DAWN Sievewright is currently starring on the West End stage in the National Theatre of Scotland's Our Ladies of Perpetual Succour. She says she understands and recognises the findings of the Acting Up report.

The actress grew up in Bishopbriggs, on the outskirts of Glasgow, with parents from Maryhill and Springburn. She says she was "lucky" to be one of eight fully-funded students at the Dance School of Scotland in Knightswood, Glasgow, before making the move to study at the GSA Conservatoire in London.

She says: "The prices of auditioning for drama schools, and if you are not from London or an upper class family, are really tough: £160 on the train. My mother and dad scraped together and I had a student loan, but paying my rent in London was tough. And it's tough now: and I am working."

Other barriers do exist, she says: "The whole working class thing: as soon as I got to drama school they said: 'You are going to have to lighten that accent. You can't speak that Glaswegian' and I said 'No, this is who I am.' I know a lot of people in the 1970s and 80s used to put that posh RP accent on.
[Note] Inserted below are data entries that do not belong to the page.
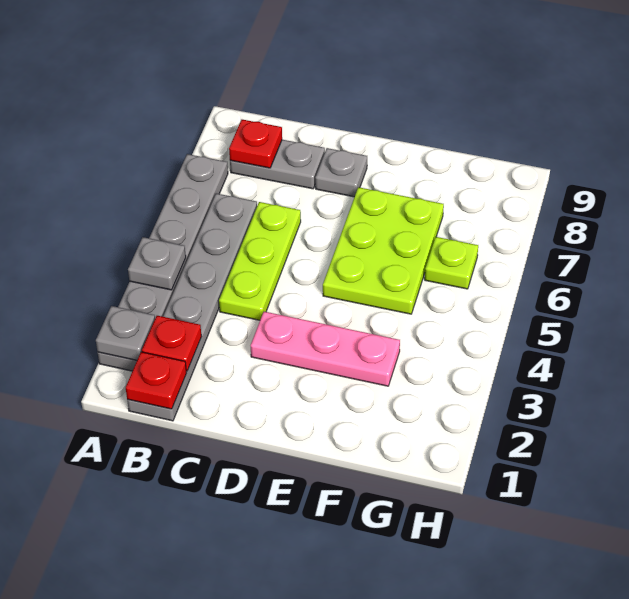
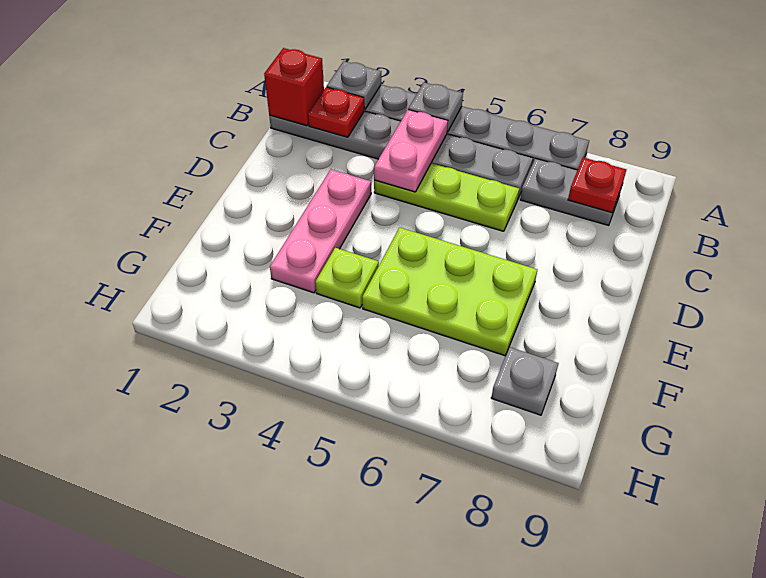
red 1x1 plate [126,352,186,409] -> red 1x1 brick [264,48,324,126]
none -> pink 1x2 plate [374,110,448,192]
grey 1x2 plate [230,140,325,189] -> grey 1x2 plate turned to [520,159,622,225]
grey 1x1 plate [315,148,367,197] -> grey 1x1 plate moved to [491,347,559,415]
lime 1x1 plate [425,237,478,289] -> lime 1x1 plate moved to [315,248,379,308]

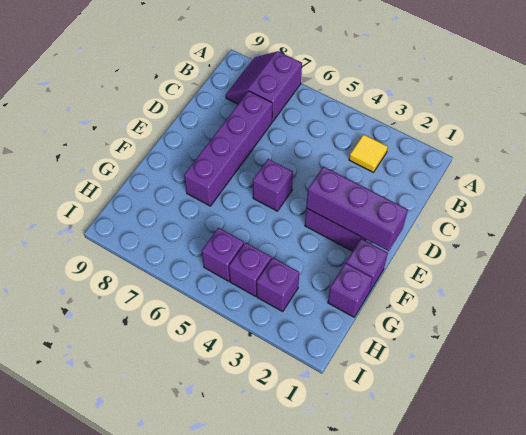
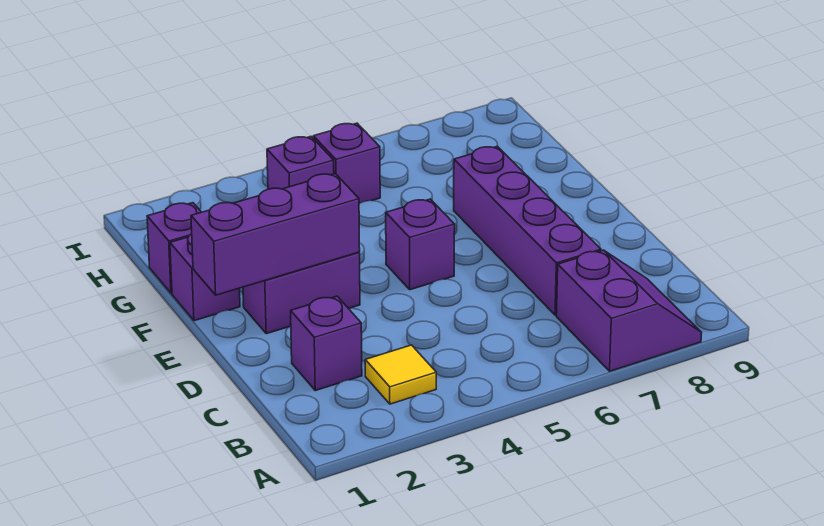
purple 1x1 brick [257,258,299,312] -> purple 1x1 brick moved to [291,296,362,391]

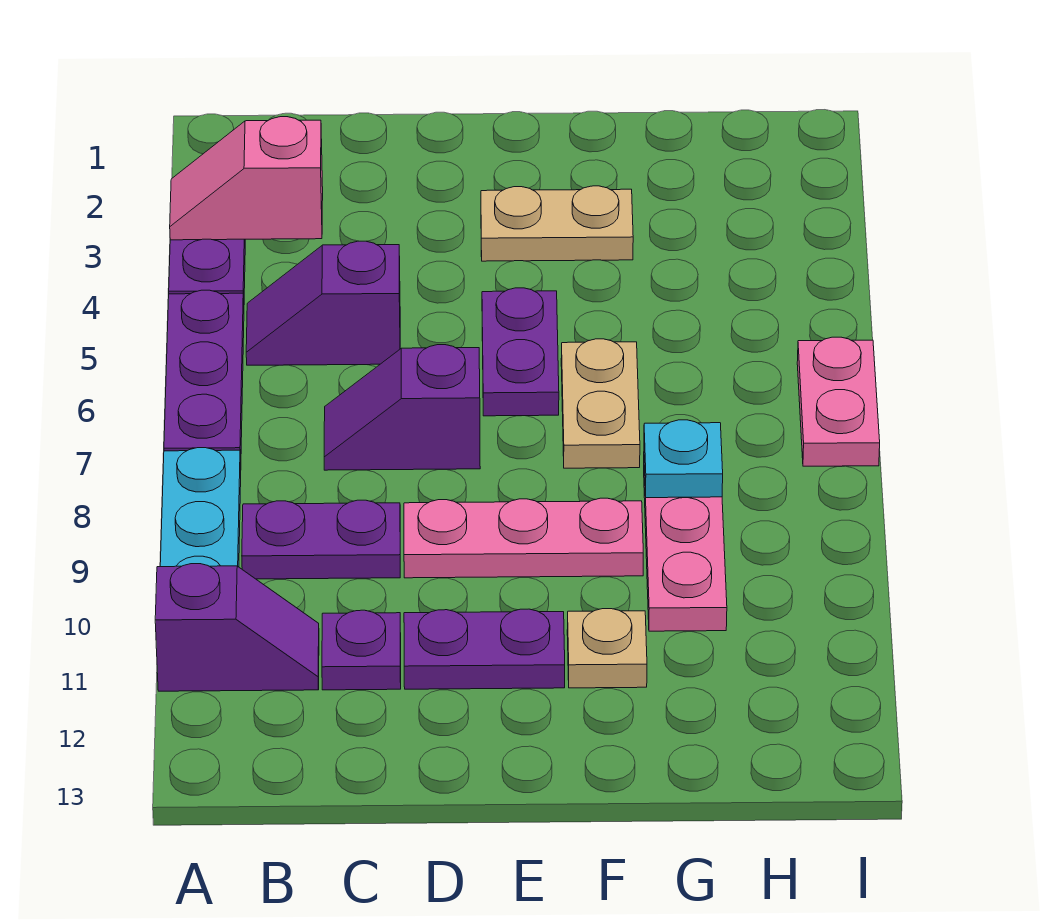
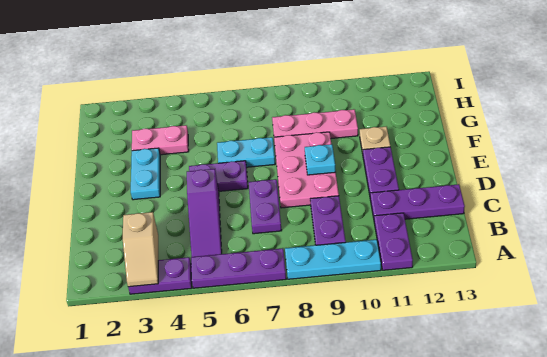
pink 1x2 slope [170,117,323,240] -> tan 1x2 slope [123,212,158,287]
purple 1x2 slope [155,564,319,691] -> purple 1x2 plate [374,213,413,270]
purple 1x2 slope [246,241,400,365] -> purple 1x3 slope [187,169,222,257]
purple 1x2 slope [324,345,480,470] -> purple 1x2 plate [249,179,282,234]
purple 1x1 plate [322,610,401,690] -> purple 1x3 plate [370,184,465,219]
pink 1x3 plate [404,498,643,578] -> pink 2x3 plate [274,132,339,208]
tan 1x2 plate [481,186,633,261] -> cyan 1x2 plate [131,148,160,200]
tan 1x2 plate [561,339,640,468] -> cyan 1x2 plate [217,137,275,167]
cyan 1x1 plate [644,420,723,498] -> cyan 1x1 plate moved to [305,144,336,175]
pink 1x2 plate [797,337,880,466] -> pink 1x2 plate moved to [132,125,189,155]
I knew people who were Cockneys, really thick Cockney, but they spoke in a really posh accent and I think that's ridiculous." She added: "It's amazing now that I am doing a play about working class women, but before that I was in musical theatre and it was quite tough, because they think you are not demure, not polite, not well educated, just because of my accent and my background. People think 'you will always play the maid, you will never get a job at The Globe or the Royal Shakespeare Company'."

Ms Sievewright noted the financial advantages of coming from a middle or upper class background in her profession. She noted: "It's difficult. Of course if you can afford not to have to work in-between shows then you will be available for more auditions, pay to go to the theatre, meet casting directors, go to press nights, pay to go to class, to practice your craft - it's just not subsidised, so that people can access all these things." She added, whilst also noting it was a "massive generalisation": "I do think coming from a working class background makes you a better actor, you've seen a lot more, maybe struggled a bit more, and you've learned a lot more."